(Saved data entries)
================================
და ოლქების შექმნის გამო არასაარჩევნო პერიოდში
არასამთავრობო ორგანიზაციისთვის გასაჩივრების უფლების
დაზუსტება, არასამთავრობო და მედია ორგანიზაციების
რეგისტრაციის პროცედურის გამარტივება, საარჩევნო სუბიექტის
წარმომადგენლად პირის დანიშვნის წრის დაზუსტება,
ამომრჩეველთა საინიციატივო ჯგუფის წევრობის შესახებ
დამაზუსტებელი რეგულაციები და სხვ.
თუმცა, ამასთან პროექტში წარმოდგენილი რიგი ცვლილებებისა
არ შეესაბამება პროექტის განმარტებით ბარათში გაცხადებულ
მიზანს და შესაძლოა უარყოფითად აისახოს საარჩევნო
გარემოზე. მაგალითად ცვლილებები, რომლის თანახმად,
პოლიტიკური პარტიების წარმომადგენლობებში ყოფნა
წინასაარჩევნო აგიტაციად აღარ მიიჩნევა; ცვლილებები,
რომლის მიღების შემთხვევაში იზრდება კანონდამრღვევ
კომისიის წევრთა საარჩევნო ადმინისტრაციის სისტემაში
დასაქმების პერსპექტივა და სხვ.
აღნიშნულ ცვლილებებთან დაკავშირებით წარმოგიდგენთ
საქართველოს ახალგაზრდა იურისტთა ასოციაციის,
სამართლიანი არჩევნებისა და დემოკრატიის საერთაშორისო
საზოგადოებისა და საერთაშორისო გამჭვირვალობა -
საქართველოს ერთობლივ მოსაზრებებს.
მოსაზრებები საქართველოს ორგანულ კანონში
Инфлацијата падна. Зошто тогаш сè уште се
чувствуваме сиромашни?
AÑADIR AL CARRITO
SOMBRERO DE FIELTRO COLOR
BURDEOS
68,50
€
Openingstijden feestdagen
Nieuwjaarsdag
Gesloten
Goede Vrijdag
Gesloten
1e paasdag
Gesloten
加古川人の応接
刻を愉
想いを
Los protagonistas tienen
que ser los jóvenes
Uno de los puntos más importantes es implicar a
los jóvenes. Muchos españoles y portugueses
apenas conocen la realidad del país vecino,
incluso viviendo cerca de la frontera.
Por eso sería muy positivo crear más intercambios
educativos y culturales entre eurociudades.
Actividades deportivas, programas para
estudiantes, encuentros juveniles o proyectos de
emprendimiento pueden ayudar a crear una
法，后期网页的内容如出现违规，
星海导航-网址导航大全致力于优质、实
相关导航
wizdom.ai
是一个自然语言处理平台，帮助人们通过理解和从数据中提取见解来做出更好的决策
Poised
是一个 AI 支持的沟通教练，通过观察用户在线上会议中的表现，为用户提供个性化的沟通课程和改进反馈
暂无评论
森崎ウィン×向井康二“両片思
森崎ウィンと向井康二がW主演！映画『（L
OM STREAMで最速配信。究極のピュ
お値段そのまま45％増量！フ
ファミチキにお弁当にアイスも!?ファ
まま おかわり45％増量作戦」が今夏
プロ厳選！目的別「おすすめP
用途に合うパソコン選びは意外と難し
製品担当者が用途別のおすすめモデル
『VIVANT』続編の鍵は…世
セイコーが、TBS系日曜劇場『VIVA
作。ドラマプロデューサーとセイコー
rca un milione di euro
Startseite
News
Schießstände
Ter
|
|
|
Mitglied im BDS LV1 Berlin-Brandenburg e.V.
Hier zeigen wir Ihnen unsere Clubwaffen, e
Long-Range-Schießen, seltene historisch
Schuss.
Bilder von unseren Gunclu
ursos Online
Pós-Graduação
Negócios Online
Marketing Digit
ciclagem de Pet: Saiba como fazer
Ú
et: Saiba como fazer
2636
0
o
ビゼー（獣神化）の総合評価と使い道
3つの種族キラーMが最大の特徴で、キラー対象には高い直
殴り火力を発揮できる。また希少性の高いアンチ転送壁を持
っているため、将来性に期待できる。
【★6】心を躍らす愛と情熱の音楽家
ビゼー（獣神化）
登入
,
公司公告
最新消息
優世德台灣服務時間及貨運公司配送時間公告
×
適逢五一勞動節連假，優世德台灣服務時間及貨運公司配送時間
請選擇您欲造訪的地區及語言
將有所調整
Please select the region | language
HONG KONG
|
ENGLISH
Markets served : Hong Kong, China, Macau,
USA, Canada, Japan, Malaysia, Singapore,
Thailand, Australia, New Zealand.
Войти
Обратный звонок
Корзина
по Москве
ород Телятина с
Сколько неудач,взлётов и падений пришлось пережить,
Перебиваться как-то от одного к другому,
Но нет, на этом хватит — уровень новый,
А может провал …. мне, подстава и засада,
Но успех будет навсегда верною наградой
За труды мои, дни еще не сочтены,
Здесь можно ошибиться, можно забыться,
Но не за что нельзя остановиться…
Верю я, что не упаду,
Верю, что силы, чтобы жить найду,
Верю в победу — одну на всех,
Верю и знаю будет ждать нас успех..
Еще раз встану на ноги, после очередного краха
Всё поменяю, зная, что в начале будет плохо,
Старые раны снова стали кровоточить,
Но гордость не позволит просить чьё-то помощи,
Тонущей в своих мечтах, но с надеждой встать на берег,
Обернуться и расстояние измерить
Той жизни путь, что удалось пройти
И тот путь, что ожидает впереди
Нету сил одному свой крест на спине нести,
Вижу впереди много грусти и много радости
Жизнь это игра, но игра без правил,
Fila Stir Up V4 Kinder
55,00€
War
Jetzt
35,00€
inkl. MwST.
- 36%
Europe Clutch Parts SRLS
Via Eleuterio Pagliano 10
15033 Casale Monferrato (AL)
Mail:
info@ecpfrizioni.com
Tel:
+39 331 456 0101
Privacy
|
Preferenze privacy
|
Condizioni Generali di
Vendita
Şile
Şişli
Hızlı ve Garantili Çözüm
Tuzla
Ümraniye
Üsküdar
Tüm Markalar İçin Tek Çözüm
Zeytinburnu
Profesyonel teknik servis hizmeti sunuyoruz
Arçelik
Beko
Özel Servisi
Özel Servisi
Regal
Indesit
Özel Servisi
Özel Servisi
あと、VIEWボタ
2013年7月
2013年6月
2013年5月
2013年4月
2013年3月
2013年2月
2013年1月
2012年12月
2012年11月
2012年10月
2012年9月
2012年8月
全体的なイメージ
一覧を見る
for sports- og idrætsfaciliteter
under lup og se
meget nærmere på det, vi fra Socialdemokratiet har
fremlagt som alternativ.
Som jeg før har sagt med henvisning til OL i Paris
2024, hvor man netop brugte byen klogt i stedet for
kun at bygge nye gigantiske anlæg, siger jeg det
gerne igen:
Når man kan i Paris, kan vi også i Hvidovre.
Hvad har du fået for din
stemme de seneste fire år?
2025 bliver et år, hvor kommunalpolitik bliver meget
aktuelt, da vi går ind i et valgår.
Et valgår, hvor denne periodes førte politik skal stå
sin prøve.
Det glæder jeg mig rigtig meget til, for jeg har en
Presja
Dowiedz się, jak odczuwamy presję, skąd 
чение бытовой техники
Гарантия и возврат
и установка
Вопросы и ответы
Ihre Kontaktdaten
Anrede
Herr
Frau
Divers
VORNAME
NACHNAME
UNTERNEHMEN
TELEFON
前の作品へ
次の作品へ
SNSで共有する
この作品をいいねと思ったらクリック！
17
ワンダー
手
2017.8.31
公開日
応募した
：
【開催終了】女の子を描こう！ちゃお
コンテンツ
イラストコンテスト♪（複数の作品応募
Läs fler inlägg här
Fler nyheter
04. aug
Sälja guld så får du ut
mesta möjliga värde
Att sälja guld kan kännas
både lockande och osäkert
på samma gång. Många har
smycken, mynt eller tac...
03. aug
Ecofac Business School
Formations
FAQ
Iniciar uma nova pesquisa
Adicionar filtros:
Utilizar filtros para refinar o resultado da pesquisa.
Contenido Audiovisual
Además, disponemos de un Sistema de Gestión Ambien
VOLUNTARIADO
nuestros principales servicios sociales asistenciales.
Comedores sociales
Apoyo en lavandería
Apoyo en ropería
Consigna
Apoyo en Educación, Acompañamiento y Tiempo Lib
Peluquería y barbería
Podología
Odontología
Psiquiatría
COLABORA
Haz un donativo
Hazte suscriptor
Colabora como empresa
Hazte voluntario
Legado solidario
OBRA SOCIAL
================================
In the data above, which lines lie between the line with "kun at bygge" and the line with "чение бытовой техники", inclusive? Print those lines exactly and nothing else.

[TASK SOLUTION]:
kun at bygge nye gigantiske anlæg, siger jeg det
gerne igen:
Når man kan i Paris, kan vi også i Hvidovre.
Hvad har du fået for din
stemme de seneste fire år?
2025 bliver et år, hvor kommunalpolitik bliver meget
aktuelt, da vi går ind i et valgår.
Et valgår, hvor denne periodes førte politik skal stå
sin prøve.
Det glæder jeg mig rigtig meget til, for jeg har en
Presja
Dowiedz się, jak odczuwamy presję, skąd 
чение бытовой техники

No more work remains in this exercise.